In those days they cared for nothing except big arm, shoulder and upper-body development. If they had their pictures taken they knew but one pose, and that was to sit in a chair with their arms folded across the chest and the biceps muscles pushed out by the hidden fingers.
There was a man who pinned all this faith in the "upright parallels" - a pair of bars set perpendicular to the floor instead of horizontal. The thing was to stand between these bars, grasp one in each hand at the height of your nipples, and then to lunge the body forwards and backwards. According to this man that was the only exercise anyone needed. "For," he said, "When you throw your weight backwards you develop all the muscles on the rear half of your body, and also strengthen your back, and when you lunge forward and through the bars, you open up the chest and develop all the muscles on the front of your body. If you don't believe it look at me," And that would end the argument, for when you looked him over you could not but admit the beauty of his build. None of his muscles were very big, but they were all good-sized. His chest was roomy and he had, I think, the widest back I have ever seen on a man of his height. The general lines of his figure were grand. He gave credit to the upright parallels for all his development - even for his fine legs. It happened that three or four times a week he would play handball for one hour, and he apparently forgot that that was what developed his legs, for the upright parallels positively will not make the legs either much bigger or much stronger.
Looking back I can see where I must have been an awful nuisance to some of those men, for I was continually pestering the, with questions and trying to drag information out of them. I fear I have always been that way. If I saw a man with amazing muscles in his chest I would have to know what he did to develop them. If a man had large and wonderfully shaped thighs I would ask him how they got that way; and whether the legs just grew that way, or whether he had succeeded in giving them their size and shape by exercising; and if so, what exercises did he favor. I was a "bear" on measurements and would embarrass these athletes by demanding to know exactly how much - to a fraction of an inch - their arms, legs an chests measured.
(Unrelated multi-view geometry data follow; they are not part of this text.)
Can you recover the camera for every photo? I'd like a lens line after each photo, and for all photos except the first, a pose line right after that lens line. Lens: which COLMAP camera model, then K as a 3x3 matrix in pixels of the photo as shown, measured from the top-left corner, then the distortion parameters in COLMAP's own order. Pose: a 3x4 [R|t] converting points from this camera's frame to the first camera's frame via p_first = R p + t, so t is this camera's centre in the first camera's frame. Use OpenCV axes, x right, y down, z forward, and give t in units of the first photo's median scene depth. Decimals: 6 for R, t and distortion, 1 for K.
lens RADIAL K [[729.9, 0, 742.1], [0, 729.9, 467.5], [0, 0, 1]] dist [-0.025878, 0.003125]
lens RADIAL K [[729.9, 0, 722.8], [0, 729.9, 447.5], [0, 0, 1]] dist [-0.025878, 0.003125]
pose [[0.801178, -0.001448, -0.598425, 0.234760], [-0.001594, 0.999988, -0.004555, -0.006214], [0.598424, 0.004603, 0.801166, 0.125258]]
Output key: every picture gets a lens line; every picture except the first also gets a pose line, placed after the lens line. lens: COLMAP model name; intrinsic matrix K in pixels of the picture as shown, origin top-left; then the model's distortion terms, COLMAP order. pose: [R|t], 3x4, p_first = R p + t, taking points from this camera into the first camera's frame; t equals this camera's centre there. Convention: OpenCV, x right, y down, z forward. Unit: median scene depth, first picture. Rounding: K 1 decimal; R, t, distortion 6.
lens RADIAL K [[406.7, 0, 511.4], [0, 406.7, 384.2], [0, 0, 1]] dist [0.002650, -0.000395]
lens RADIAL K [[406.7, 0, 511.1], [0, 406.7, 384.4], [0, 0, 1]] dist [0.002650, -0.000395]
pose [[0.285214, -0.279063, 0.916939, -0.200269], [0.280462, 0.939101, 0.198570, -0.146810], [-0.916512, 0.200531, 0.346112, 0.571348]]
I may have been over-zealous, but I sure learned a lot. I found that the better a man was, the more willing he was to help you. After all, the secrets of acquiring strength are: first, to know what to do, and second, to do it. So these wise old birds had no hesitation in telling me just how to improve my development, and increase my strength, because they knew very well that it would not help me unless I had the ambition to become strong and the willingness to work to get strong. Today people consider that I am exceptionally well developed - all I can say is that I deserve to be, because I certainly worked for it.